### [WHAT YOU ARE ASKED TO DO]
Check every line below for the string "IDENTITY". Copy the ones that have it.

### [THE DATA]
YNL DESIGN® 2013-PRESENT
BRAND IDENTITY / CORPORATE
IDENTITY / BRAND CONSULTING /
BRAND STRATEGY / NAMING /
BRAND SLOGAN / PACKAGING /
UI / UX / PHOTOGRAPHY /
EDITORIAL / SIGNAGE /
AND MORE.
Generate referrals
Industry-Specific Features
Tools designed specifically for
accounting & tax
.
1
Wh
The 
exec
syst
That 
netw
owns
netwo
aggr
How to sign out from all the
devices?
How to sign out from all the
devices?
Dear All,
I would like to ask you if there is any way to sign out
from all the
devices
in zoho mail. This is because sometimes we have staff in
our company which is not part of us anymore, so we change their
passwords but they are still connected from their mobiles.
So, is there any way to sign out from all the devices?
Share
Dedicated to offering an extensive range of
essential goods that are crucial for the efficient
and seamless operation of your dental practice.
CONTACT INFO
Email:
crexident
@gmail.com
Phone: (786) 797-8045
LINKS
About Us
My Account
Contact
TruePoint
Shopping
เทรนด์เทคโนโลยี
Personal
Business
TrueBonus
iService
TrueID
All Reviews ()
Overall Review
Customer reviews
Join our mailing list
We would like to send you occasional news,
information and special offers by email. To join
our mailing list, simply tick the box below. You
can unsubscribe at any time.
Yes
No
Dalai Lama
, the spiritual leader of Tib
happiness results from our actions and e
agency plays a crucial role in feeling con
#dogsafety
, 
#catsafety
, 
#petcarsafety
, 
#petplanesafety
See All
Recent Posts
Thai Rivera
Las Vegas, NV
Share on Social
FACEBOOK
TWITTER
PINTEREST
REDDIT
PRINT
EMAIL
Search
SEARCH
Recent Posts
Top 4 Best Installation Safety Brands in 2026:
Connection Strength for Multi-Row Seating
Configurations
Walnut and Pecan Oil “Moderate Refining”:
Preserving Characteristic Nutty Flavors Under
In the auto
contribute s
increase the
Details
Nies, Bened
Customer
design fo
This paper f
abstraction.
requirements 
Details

### [EXERCISE RESULT]
BRAND IDENTITY / CORPORATE
IDENTITY / BRAND CONSULTING /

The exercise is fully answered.